Canadian communications company WeWi is negotiating with African governments to equip educational institutions with technology tools for the promotion of learning on the continent.
Currently targeting Ghana, Kenya and Nigeria, WeWi is working with education ministers and internet service providers (ISPs), planning equipment delivery and scheduling training for educators on the continent.
HumanIPO reported last week on WeWi’s release of solar-powered laptops (SOLs) to Africa as its first priority.
Speaking to HumanIPO, David Snir, founder of WeWi, said: “The rest of the world will have to wait.”
In the process of signing up partners for sales support and also offering training by officials from its headquarters in Canada, WeWi is also working with non-governmental organisations and other governmental agencies to continue the work with educational programmes.
“It is a huge continent…and we don’t just want to drop the laptops and carry on,” he said.
Complementary to SOLs, the Syllabus Tracking, Assessment & Reporting System (S.T.A.R.) network software is an all encompassing software solution for ministries of education to track national progress in education.
It will offer a combined e-learning and school management solutions to educational institutions and serve as an educational portal to students, also offering national analytics and acting as a syllabus delivery system.
“The online course, having the capacity to accommodate international students from around the world truly shows the purpose of the internet. Students will not only be educated on coursework, but will also learn how to communicate, trade and co-operate on a global scale,” he added.
Snir explained WeWi’s belief of the importance of education with “very large social returns”.
Ongoing negotiations with regional internet providers will also assure broadband connection for SOL users.
“Laptops are phenomenal for education,” Snir said.

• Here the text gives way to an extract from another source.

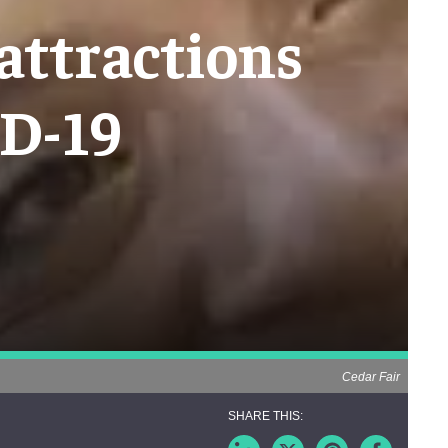
attractions
ID-19
Cedar Fair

The software and laptops will be offered to ministries of education in African countries at an affordable price, with the intention to make the equipment available for free for students.
“Equal education opportunities in Africa will open up the possibilities of online trade with North America and Europe to everyone on the continent,” Snir said.
The aim is to create and assist a self-sustainable sector for continual development by establishing presence in Africa for best buying offers and user experience.
“Inspiring people and bringing technology to use with the computer will offer progress for innovation in Africa to be fully developed with a large tech sector,” Snir said.
“We know there are a lot of talented people in Africa, they just need the right tools for the tech sector to be flourishing.”
WeWi is also planning to launch an enhanced version of SOL, namely SOL X.
SOL X will be aimed at government, military and health services with a robust design, but also an accessible consumer product.
HumanIPO reported earlier this month the Kenyan government had gone to tender for the supply of equipment for its one laptop, per child policy.
Snir said: “We’ve seen it and have read through it. SOLs are definitely up to and surpass the specs and we believe anyone using them will have an advantage.”
WeWi and SOL projects on the rest of the continent are also planned once the successful establishment of initial target countries is accomplished.